OBJECTIVES
1 > From the article on facilitation payments, restate word for word the passage from "Legal News &" up to and including "to bribery allegations.".
2 > Answer these questions using the article on facilitation payments:
(a) On what date did the United Kingdom's Bribery Act 2010 come into force?
(b) What other name are facilitation payments sometimes known by?
(c) Which Shakespeare play does the quoted line come from?
3 > Decide whether each statement agrees with the article on facilitation payments. Give yes or no and quote the deciding words.
(a) The results of the public consultation have already been published.
(b) The United Kingdom's Bribery Act 2010 treats facilitation payments differently from prohibited bribes.
(c) As a matter of best practice, businesses should not rely on the facilitation payments defence.

TEXT SECTION
+--

Jurisdiction - Australia
Reports and Analysis
Australia – Facilitation Payments And Anti-Bribery Laws.

10 November, 2012

 

Legal News & Analysis – Asia Pacific – Australia – Regulatory & Compliance

 

In brief
 
  • Facilitation payments are minor benefits used to secure the performance of a routine government action, and are often distinguished from a “bribe”.
  • Under Australian law, if facilitation payments have been paid, they are a defence to the offence of bribing a foreign public official if certain requirements are satisfied.
  • The facilitation payments defence is narrow in scope, difficult to distinguish from a prohibited bribe and, as a matter of best practice, should not be relied upon.
  • Businesses can take a number of practical steps, including training, risk assessments and ongoing review, to operate effectively without having to rely on facilitation payments as a defence to bribery allegations.
 
If money go before, all ways do lie open…? (Shakespeare “Merry Wives of Windsor”)
 
Facilitation payments, sometimes known as “grease” payments, are often viewed as a necessary means of doing business, particularly in lower-income countries. Subject to satisfaction of certain requirements under Australian law, facilitation payments remain a defence to the offence of bribing a foreign public official. However, recent developments, including the United Kingdom’s Bribery Act 2010
(“Bribery Act”) which came into force on 1 July 2011 and does not distinguish facilitation payments from prohibited bribes, have encouraged the Australian Federal Government to seek public consultation on a proposal to repeal the facilitation payments defence (Assessing the ‘facilitation payments’ defence to the Foreign Bribery offence and other measures – the “Public Consultation Paper”). Now closed, the results of the consultation are yet to be published, though it seems likely that the defence will be removed in the near-future.

+--

DATASET RECORDS

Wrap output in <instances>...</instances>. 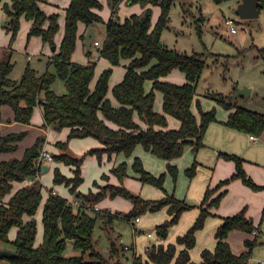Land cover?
I'll list each match as a JSON object with an SVG mask.
<instances>
[{
  "label": "trees",
  "instance_id": "trees-1",
  "mask_svg": "<svg viewBox=\"0 0 264 264\" xmlns=\"http://www.w3.org/2000/svg\"><path fill=\"white\" fill-rule=\"evenodd\" d=\"M108 1L113 12L107 22L103 46L98 48V52L99 56L108 59L112 65H119L122 59H130L123 80L113 87L114 96L120 105H114L108 97L111 67L102 72L93 89L91 82L95 76L97 62L79 64L72 60L79 38V23L84 22L89 27L104 21L99 12L103 7L101 0H71L66 7L65 33L59 51L55 53L52 61L56 66L55 73L49 70L39 73L28 64L22 77L16 79L11 75L15 65L12 59L14 49L9 46L5 56L0 59V115L2 107L10 105L16 121L30 123L35 106L40 104L46 125L59 130L70 128L67 139L56 143L65 151L54 154L53 157L56 161L74 166V175L67 176L56 167L54 182L69 186L71 192L79 193L82 199L81 204L77 206L50 189L43 208V241L36 245L38 232L36 213L43 200L42 183L38 180L32 185L22 186L13 192L8 200L6 196L12 193L15 181H25L42 170L43 165H37L36 161L45 147L46 137L39 136L36 142L26 149L22 158L0 161V242L10 244L12 250L17 253L16 256L3 259L12 264H101L105 258L97 250L94 239L99 215L91 206L93 202H99L107 196H122L133 203L128 212L120 213L131 223L136 217L141 218L148 212H156L167 207L171 214V218L166 221L169 224L157 225V233L162 238H167L170 227L178 222L185 211L196 206L200 208L195 222L184 234L177 237V243L170 242L167 245L152 243L146 248L147 258L137 253L135 243L131 247L125 246L133 250L131 264H260L252 261L254 247L263 243L260 236L246 239L248 250L240 254L234 253L227 241L228 234L233 229L250 233L255 229L260 230L254 220L247 216L246 208L234 215L222 217V222L215 233L217 244L213 250L209 248L202 250L201 261H193L190 253L197 243V232L204 228L209 216L216 215L212 208L219 206L227 193V189L218 193L219 189L235 179H241L254 190L264 189V185L257 184L247 173L244 167L245 159L242 156L220 152V157L235 161L236 171L215 187L209 185L199 204L187 203L165 188L167 173L175 180L179 175L178 166L171 160L181 156L189 144L193 145L194 151L203 147L209 125L218 120L215 108L204 110L200 101H198L200 119L192 109L198 80L206 67L203 54H187L170 48L163 41V32L169 27L175 0ZM122 1L139 2L143 6V11L119 21L115 14ZM213 1L221 3L225 0ZM262 3L260 11L264 8V0ZM151 4H159L161 9L155 24ZM3 8L9 17L6 25L9 32L11 31L12 41L17 37L20 18L24 15L32 21L29 37L38 35L44 42L56 44L55 36L60 28L59 13L48 14L41 7L40 0H11V3L5 2ZM203 22L202 14V17L197 18V30L201 39L204 32ZM175 68L186 74V82L178 84L162 79ZM58 77L64 80L67 89L63 94L57 93L53 88ZM147 80H153L152 89L149 91L146 89ZM157 91L163 94V112L155 109ZM211 95L219 104L231 110L224 124L256 137L262 134L263 112L235 106L229 96L222 93ZM42 96L46 98L44 103H40L39 100ZM136 113L139 119L148 125L147 129L135 119ZM168 115L180 120L181 125L178 129L168 127ZM107 121L114 122L118 127H111ZM26 135V131L0 135V151L16 150L18 142ZM87 136L95 137L103 143V147L87 151L96 154L100 160L104 153H108L109 156L114 153L132 156L139 144L158 157L168 160L167 171L160 175L147 170L139 156L135 157L133 163V169L140 181L164 189L165 195L159 199L146 198L125 186L124 180L129 175L126 161L111 170L121 181L120 184L100 185L95 180L94 185L99 187L98 191L92 189L87 193L79 191L78 188L84 181L82 165L87 153L77 156L67 150L72 138ZM198 165L199 162L195 160L186 169V174L190 178L196 175ZM102 176L109 180L108 174L104 173ZM117 215L119 213H108L104 216L112 222ZM26 216H30L31 219L25 221ZM14 226L18 228V232L16 238L11 239L10 231ZM69 243L80 252L71 256L66 255ZM177 244L184 247L178 251ZM118 250L116 242L113 241L112 252ZM88 253L91 256L90 260L86 259ZM115 264L123 263L118 260Z\"/></svg>",
  "mask_w": 264,
  "mask_h": 264
},
{
  "label": "crops",
  "instance_id": "crops-1",
  "mask_svg": "<svg viewBox=\"0 0 264 264\" xmlns=\"http://www.w3.org/2000/svg\"><path fill=\"white\" fill-rule=\"evenodd\" d=\"M239 1L240 0H238V3H239ZM4 2L11 3V0H6ZM70 2H71L70 0H67V3H66L67 5L64 7V15L65 16H66V7L69 6ZM48 3H49V0H40L41 7L48 14H51L50 13L51 11L46 9ZM123 3H124V1H122L119 5V8L121 10L124 8V7H122ZM1 4H3V3L1 2ZM0 6H1V8H0V23L4 22V21L7 22L9 17L6 14V12L3 8V5H0ZM142 11H143V6L141 7V12ZM99 12H100V10H99ZM53 13H54V11H53ZM133 13H136V12H133ZM154 23H156V22L154 21ZM25 25H26V23H25ZM31 25H32V21L29 20V22H27V26H28L27 31L29 30ZM93 26L95 27V30L97 32L96 25H93ZM88 29H89V27L84 22L79 23L78 41L81 39L83 41H86V43H87L86 34L88 32ZM25 33H26V31L24 32L22 39L18 40L17 42L21 43L24 40ZM64 33H65V20H64L63 36H64ZM10 35H11V32H7L5 38L2 41H0V44H2V46L0 45V59L5 56V53L7 51V47L10 44V43H8L9 39H10ZM37 37H39V36H37ZM40 38H42V37H40ZM62 39H63V37H62ZM62 39L59 38L58 42H56V44H55L56 49L55 50L52 48L53 46L51 44L45 43L42 40H41L42 42H39V40L33 39V37L30 40L29 44L35 43L34 46H38L39 56L41 57L39 59L46 58L48 65H54L55 66V64L52 62L54 59L53 57H54L55 53H57L59 51L60 44H61L60 40L62 41ZM103 41H101V42H103ZM93 44H95L94 39L92 40L90 46L88 45L90 53H91V46ZM49 47H51L52 51L49 50ZM97 50H98V47H97ZM24 51L27 54V60L30 62V60L32 59V56H34V55L32 53L28 52V50L26 48L24 49ZM87 57H88V59L84 58V61L80 62V61L74 60V62L79 63V64H88L91 62V58L89 56H87ZM72 60H73V57H72ZM96 60H97V71L99 72V75L105 69L110 68V67L112 68V74L110 76V90L108 92V97L112 100L114 105H120V102L114 96L113 87L117 83H119L120 81L123 80L125 73L127 71V65L130 62V59H122V61L119 65H112V63L108 59H106L102 56H99V52H97ZM45 71H43V72H45ZM38 72L43 73L39 70H38ZM173 73H174V76H171ZM162 79L168 80V81H171L174 83H178V84H182V83L187 81L186 74L178 68L173 69L172 72H170L168 75L162 77ZM179 79L181 80L180 82L176 81ZM97 80H98V77L95 81V85H96ZM95 85L93 87L91 85V87L94 89ZM152 85H153V80H147L146 81V89L148 91L152 89ZM238 86H240V85H238ZM247 87H250V89H251L250 92H248L249 97H252L255 94H256L255 97L260 96V92L256 91V85L255 84L247 85ZM158 95L163 96L161 91L160 92L157 91L156 102H157ZM201 100H202L201 97H199L196 94L194 103L192 105L193 112L196 114L198 119H200V117H201L200 111L198 109V101H200V103H201ZM261 103H264L263 100ZM161 105H162V110H159V109H157V104L155 103V109L159 112H163L162 100H161ZM262 106H263V104H262ZM227 110H228V112L224 113V115L222 117L219 116V114H217L218 120L213 121L209 125L208 130L206 132V136L204 138L205 145L203 147H201L197 151H194L193 145L189 144L185 147L184 153L181 156L175 157L174 159L171 160V162L173 164H176L180 170V174H179V178H178L179 184L177 185L176 193L178 194L179 198L180 197L185 198V200H187L188 202H190L192 204H199L202 201L204 194L207 190V187L209 185L211 187H215L217 184H219V182H221L222 180H224L226 178H229L233 173H235V171H236L235 161L220 157L219 154L222 151L228 152V153H234V154H238V155L242 156L245 159L244 167H245L247 173L254 179V181L257 184L264 185V131L262 132V134L260 136L253 138L252 134H250V133H246V132L234 129V128L224 124V122L228 119L229 113L231 111L230 109H227ZM259 110L262 111L263 109H259ZM35 113L38 117V120H39L38 122L34 121L32 118L30 123H22V122L16 121L14 119V110L10 105H4L2 107V114L0 115V119H1L0 135H5V134L11 133V132H22L25 130L27 132V135L22 140H20L18 142V148L16 150L9 151V152H1L0 151V161L9 160V156L11 153H13L12 156H17L15 158H22L24 156L26 149L28 147L32 146L36 142V140L39 136H45V137L51 136V131L49 129L50 126L45 124V119L43 116V111H42L41 105L35 106L34 114ZM33 117H34V115H33ZM173 117H174L173 115H168V120H169V126L168 127L172 128V129H178L181 125V122L178 118H177V120L174 121ZM135 119L141 124V126L144 129L148 128V125L139 119V116L137 113L135 115ZM35 120H37V119H35ZM37 123L41 124V126L37 125ZM107 123L111 127H114V128L118 127L112 121H107ZM157 128H160V127L157 126ZM69 132H70V128L65 127L59 133H55L56 139H55L54 144L57 148L56 154L65 151V149L57 146L56 143L58 141H61V140H66ZM49 140H51V139L47 137L44 149L51 152L49 150V148H51L52 145L50 144ZM99 147H103V143L95 137H92V136L74 137L70 140L69 148L67 151L73 155L81 156L85 151L90 150L92 148H99ZM150 153L153 154L151 151L146 150L144 148V146L139 144L136 147L132 156H130V157H127L124 153H114L111 156H109L108 153H104V155H103L104 159L103 160H105L106 157H108L109 161L116 158V161L114 163L115 164L114 166H116L119 163H121L123 161H128V160H130V161H128L129 163L133 164L135 157L139 156L143 160V163H144V166H146V169L151 171L152 173L158 175V174H160V172L156 171L154 169H151V167H149L147 165L146 160H149L150 162H154V164L157 166H159L160 164L164 165V163L161 160H157L155 158H152L154 156L150 155ZM153 155H155V154H153ZM95 158H96L95 156H92L90 159L94 160ZM179 159H181V160H179ZM195 160H197L199 162L198 170H197L196 175L193 178H190L188 175H186V169L188 167H190ZM165 161H166V163H168V160H165ZM86 163H87V161H86ZM92 163L94 165H93L92 174H91L90 178H92V179L95 178L94 181L97 180L100 185H105L107 183H113V184H120L121 183L119 178L114 173H112V171H111L114 166L110 167L108 171H105L106 167H97L95 164V160L92 161ZM84 164L85 163H83V165H82V176L85 180L86 177L89 178V176H88V174L85 177L83 175ZM45 165L48 166V169L46 171L43 169V167ZM56 167H59L60 170L64 174H66L67 176H73L74 175V166H72V165H67L64 162H59V161L53 160V165L50 166L44 161L43 166H42V170L36 175V177L35 176L29 177L25 181H22V182H19V181L14 182L13 191H12V193H10L6 196V200H8L9 197L13 194V192H15L18 188L25 186V185H32L34 182L40 180L42 183H44V185H47V188H48L47 194L44 192V189H43V200H42L43 207H44L45 202L47 200V197L50 193V191H49L50 189H53V193L60 194L64 197L68 198L69 201L72 202L73 204H75L77 206L80 205L82 202V199L79 197V195H78L79 193L78 194L77 193H71L69 186L65 185L64 183L56 184L54 182V170ZM129 168H131V167H129ZM41 172H45V173L42 175ZM128 172H129V175L125 178L124 185L129 187L128 183H129L130 178H135L137 181H139L138 188H143V186L145 184H143L140 181V179L138 178V174L134 171V169L131 168V170H128ZM104 173L109 175V180L103 178L102 175ZM84 174H85V172H84ZM37 178H38V180H37ZM51 178H53V182L55 183V184H53L54 186L59 185V186L63 187L64 191L62 193L60 191L58 192L54 186H52V187L48 186V183L50 181L49 179H51ZM169 179H170V177H168L167 181ZM140 182H141V184H140ZM83 183H84V181H83ZM83 183L78 188V190L81 192H84L83 191L84 189L82 187ZM93 185H94V182H93ZM167 186H168V184H167ZM168 188L171 189L172 186L171 187L168 186ZM174 188H175V186H174ZM91 189L93 191L99 190L98 186H94ZM224 189H227V193L222 198L219 206L212 208V211H214L216 213V215L209 216L206 220V227L204 226L205 228H202L201 230H199L197 232V243H196L195 247L193 249H191V251H190L191 258L193 261L199 262L202 260L201 253H202L203 249L209 248V249L213 250L215 248V246L217 244V239H216L215 233H216L217 227L222 222L223 216L234 215V214L238 213L239 211H241L242 209L246 208L247 209V216L251 217L254 220L255 225L259 226V229L262 233V235L260 236V240H262L263 243L254 247V250L252 253V261H255V262H258L261 264L262 262H264V218H263V215H264V189L254 190L250 186L244 184L241 179L233 180L228 185L219 189L218 193H220ZM68 191H70V192H68ZM89 191H90V189H89ZM137 193L141 194V192H137ZM145 197H146V195H145ZM147 198H149V197L147 196ZM155 199H157V198H155ZM105 205H109L110 210L112 212H114V211L128 212L133 207V203L130 199L124 198L122 196H117V197L107 196L103 200L96 202V203H93L91 208L94 209L95 211L102 213L103 216L104 215L107 216V214L110 213V210H108V211L105 210L106 209L104 207ZM94 206H98L99 209H95ZM194 208H195L194 210L189 209L190 211L187 210L182 214L181 221L178 223V225H176L177 228H174L172 231L170 228L167 238L160 237L157 234V228L156 229L153 228L154 230L152 229V231H149V233L146 234V232L143 231V229H141L143 227H137V224H139V223L144 224L143 216H141L140 220L138 222H136L135 225H133L135 227L134 228V232L136 235L135 246H136L137 253L142 254L145 258H147L146 248L150 244L162 243V244L167 245L170 242L177 243V241H176L177 237L179 235L184 234L189 229V227L195 222V220H196V218L200 212V208L198 206H196ZM148 214L154 220L153 224L156 226H157V223L162 224L171 218V214L167 211V207H165L164 209H162L160 211L148 212ZM106 216H104V221L107 220ZM30 219H31L30 216L25 217V221H28ZM183 221H185V225L182 229H180L179 224L183 223ZM15 229H16L15 236L11 237V231L12 230L10 231V238L11 239L16 238L18 228L15 227ZM141 233L144 235L138 236V235H141ZM255 236L256 235L254 233H250V232L240 230V229H233L229 232L228 237H227V241L230 243L233 252L236 254H240V253H243L246 250H248V247L245 244L246 239H252ZM141 239H144V241H143V243L139 244ZM148 239H154L153 240L154 242L147 244ZM42 241H43V239H42ZM42 241L39 240L37 237L36 245L41 244ZM177 247H178V251H179L184 246L181 244H177ZM0 249L12 250L11 247H0ZM0 264H1V261H0Z\"/></svg>",
  "mask_w": 264,
  "mask_h": 264
},
{
  "label": "rangeland",
  "instance_id": "rangeland-1",
  "mask_svg": "<svg viewBox=\"0 0 264 264\" xmlns=\"http://www.w3.org/2000/svg\"><path fill=\"white\" fill-rule=\"evenodd\" d=\"M4 1L6 0H2L3 4L5 3ZM101 1L103 3V7L101 8L100 13L104 17V21L96 24L97 32L94 37V41L97 39L99 41H103L105 39L107 22L109 21L113 12V8L108 0H101ZM66 3L67 0H49V3L46 8L47 10L51 11L50 13H53V11L59 13L60 28L55 36V43L58 42L59 38L62 39L63 37L64 20H65L64 7L67 5ZM3 4L0 3V5ZM237 6H238V0H225L221 3H216L213 0H175V3L173 4L171 9V21L169 27L166 30H164L162 36L164 43L167 44L170 48L177 49L187 54H193V53L203 54L202 57H204V59L206 60V67L198 80V84L196 87V94L199 97H201L202 99L201 105L204 110H210L215 108L217 114H219V116L221 117L224 115V113L228 112V110L225 107H223L221 104H219L216 101V98L213 97V95L211 94L222 93L223 95L229 96L230 100L233 102L235 106H244L264 113V103H261L262 100L264 102V8L261 11L260 17L254 20H250V19L241 18L238 15V13L236 12ZM122 7L124 8L122 10L119 8L117 13L115 14V18L118 19L119 21H124L127 17L134 14L133 12L140 13L142 5L139 2L128 3L127 1H124ZM151 7L153 9V20L156 22L161 10L160 5L151 4ZM202 14L204 15V22L202 24L204 32H203V38L201 39L197 30V18L202 17ZM228 18H232L234 20L235 25L237 27V31H233L231 25L227 23ZM27 22H29V20L22 15L20 18V28L17 37L12 41L11 40L12 34H11L8 42L10 43L9 46H11L14 49L12 59L15 65H14V70L12 72V77L16 79H20L28 64H30L32 67H34L35 69L41 72L47 69L55 73L56 67L54 65H48L46 58L39 59L41 57L39 56L38 46H34L35 43L29 44L32 37L33 39L39 40V42H42L44 40L43 38H40L41 36L37 37L38 35H33L31 37L28 36L30 28L27 31L28 28ZM6 24H8V21L7 22L4 21L0 23V41H2L5 38L7 32H9ZM25 31L26 33L24 40L21 43L17 42L18 40L22 39ZM60 42L62 41L60 40ZM0 45L2 46V44ZM8 47L7 49H9ZM25 48L28 50V52L34 55L32 56L30 62L27 60V54L24 51ZM49 50L52 51L51 47H49ZM97 52L98 50L95 44L91 46V53H90L89 46L86 43V41L80 39L79 41H77L76 49L72 55L73 61L76 60L81 62L84 61V58L88 59L87 56H89L91 58V61L97 62L96 60ZM98 75L99 72L97 71V65H96L95 76L91 82L92 87L95 85V81L97 77L98 78L100 77V75L99 76ZM171 76H174V73ZM176 81L180 82L181 80L179 79ZM251 84L256 85V91L260 92V96L255 97L256 95L255 93H254L255 95L252 97H249L248 93L238 95L237 89L239 87L241 86L243 87ZM53 88L59 94H63L67 91L64 80L60 77H58L57 80L55 81ZM161 100L163 102V96L158 95L156 104H157V109L159 110H162ZM259 109H263V110L261 111ZM33 115H34V117H32L33 120L38 122L39 120L36 113L35 114L33 113ZM34 118L37 120H35ZM173 120L175 121L177 120V118L173 117ZM37 125L41 126V124L39 123H37ZM49 129L51 131V136L50 137L46 136V138L48 137L51 139L49 140V142L52 146L51 148H49V150L53 154H56L57 148L54 144L56 139L55 133H59L63 129L59 130L54 128L53 126H50ZM87 151H85L82 155L87 153ZM12 155L13 153L10 154L9 159L17 157ZM150 155L154 156L152 158L161 160L164 163V165L160 164L159 166H157L154 164V162H150L149 160H146L147 165L151 167V169L159 171L160 174L166 172L167 171L166 161L158 157L157 155H153L151 153ZM92 156L96 157L94 159L96 166L106 167L105 171H108L110 167H113L116 161V158L109 161L108 157H106V159L103 160L104 156H102L100 160L96 154H90V153L86 154V157L84 159L85 174L83 172V175L85 177L88 174L89 178L86 177L82 185L84 189L83 191L85 193L88 192L89 189L91 190V188L95 186L93 185L95 178L94 179L90 178L94 165L92 163V161L94 160L90 159ZM128 161H126L128 163V170H131V168H133V164L129 163ZM45 162L50 166L53 165V161L51 160H46ZM41 173L43 175L45 172H41ZM179 174H180V170H179ZM168 177H170V179L167 181ZM178 178L177 180H175L171 174L167 173L165 180V188L168 192H174L176 196L179 198L178 194L176 193V188L177 185L179 184ZM49 180L50 181L48 183V186L49 187L54 186L53 184L55 183L53 182V178ZM39 182L41 181L39 180ZM166 183L168 184L169 187L172 186V188L169 189ZM138 185H139V181H137L135 178H130L128 183L129 186L128 188L133 192L136 193L141 192V195H144V197L146 195V198L148 196L149 198L152 199L155 198L159 199L165 195L164 189L159 188L157 186L151 184H145L143 188H138ZM42 186L44 192L47 194L48 193L47 185H44V183H42ZM54 187L58 192L60 191L62 193L64 191L63 187L59 185ZM180 199L185 200V198H181V197ZM186 202L190 203L187 200ZM104 207L106 208L105 210L107 211L110 210L109 205H105ZM43 208L44 207L42 202L36 213V219L38 222L37 237L41 241L44 236ZM194 209L195 208L193 207L190 210H194ZM93 211L99 215L97 220V225L94 230V239L96 241L97 250L100 251L105 258V260L101 264H115L118 260H120L123 264H131L133 250L125 246H129V247L134 246L135 238H136L134 232L135 227L123 215H120V213H122L121 211L112 212L110 210V213L112 214L119 213V215H117L112 222L108 220H106L107 222L104 221V216L102 215V213L95 211L94 209ZM181 219L182 216L180 217L177 223L173 224L170 227L171 231L174 228H177L176 225H178ZM143 220H144V224L139 223L137 224V227H143L141 229H143V231H145L146 234L149 233V231H152L153 228L154 229L157 228V226L153 224L154 220L149 216L148 213L143 215ZM158 224L159 223H157V225ZM179 225H180V229H182L185 225V221H183V223H180ZM15 227L16 226L13 227L14 229L12 228L13 230L11 231V237L15 236L16 234ZM142 235L144 234L141 233V235L138 236H142ZM153 240L154 239H148L147 244L154 242ZM113 241L116 242L119 248V250L116 251L115 253L112 252ZM143 241L144 239H141L139 244L143 243ZM0 247H11V246L10 244L0 242ZM79 252L80 251L77 250L72 243H69L65 251V254L71 256ZM86 259L87 260L91 259L89 253L86 254ZM1 264H12V263L3 259L1 260Z\"/></svg>",
  "mask_w": 264,
  "mask_h": 264
},
{
  "label": "water",
  "instance_id": "water-1",
  "mask_svg": "<svg viewBox=\"0 0 264 264\" xmlns=\"http://www.w3.org/2000/svg\"><path fill=\"white\" fill-rule=\"evenodd\" d=\"M263 5L262 0H240L236 8V12L241 18L244 19H256L260 17L261 11L260 8ZM96 35V30L94 26H89L88 32L86 34L87 43L90 46L92 40ZM53 49H56V45H53ZM250 88L247 86L239 87L237 89L238 95L246 94L250 92ZM43 169L46 171L48 166L45 165ZM169 223H162L163 226H167ZM17 253L14 250L10 249H0V260L6 257L16 256Z\"/></svg>",
  "mask_w": 264,
  "mask_h": 264
},
{
  "label": "built area",
  "instance_id": "built-area-1",
  "mask_svg": "<svg viewBox=\"0 0 264 264\" xmlns=\"http://www.w3.org/2000/svg\"><path fill=\"white\" fill-rule=\"evenodd\" d=\"M227 23H228L229 25H231L233 31H237V27H236L235 22H234V20H233L232 18H228V19H227ZM95 45H96L98 48H101V47L103 46V42H101V41H99V40H95ZM39 100H40V103H44V102H46V98H45L44 96H42ZM39 105H40V104H39ZM0 124H1V119H0ZM252 137H253V138H256V136H254V135H252ZM46 160H51V161H53V160H54V157H53V154H52L51 152H49L48 150L43 149L42 152H41V154H40V156H39V158L37 159L36 163H37V165L40 166V165H43V162L46 161ZM88 206H91V204H88ZM91 207H92V206H91ZM94 208H95V209H99L98 206H94ZM139 220H140V217H136V218L134 219V221L132 222V225H135V223L138 222ZM253 233H254L256 236H261V235H262L261 231L258 230V229H255V230L253 231ZM261 264H264V262H262Z\"/></svg>",
  "mask_w": 264,
  "mask_h": 264
}]
</instances>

+--

RESULTS IN ORDER
1 >
Legal News & Analysis – Asia Pacific – Australia – Regulatory & Compliance

 

In brief
 
  • Facilitation payments are minor benefits used to secure the performance of a routine government action, and are often distinguished from a “bribe”.
  • Under Australian law, if facilitation payments have been paid, they are a defence to the offence of bribing a foreign public official if certain requirements are satisfied.
  • The facilitation payments defence is narrow in scope, difficult to distinguish from a prohibited bribe and, as a matter of best practice, should not be relied upon.
  • Businesses can take a number of practical steps, including training, risk assessments and ongoing review, to operate effectively without having to rely on facilitation payments as a defence to bribery allegations.

2 >
(a) 1 July 2011
(b) "Grease" payments
(c) "Merry Wives of Windsor"

3 >
(a) No: "the results of the consultation are yet to be published"
(b) No: "does not distinguish facilitation payments from prohibited bribes"
(c) Yes: "as a matter of best practice, should not be relied upon"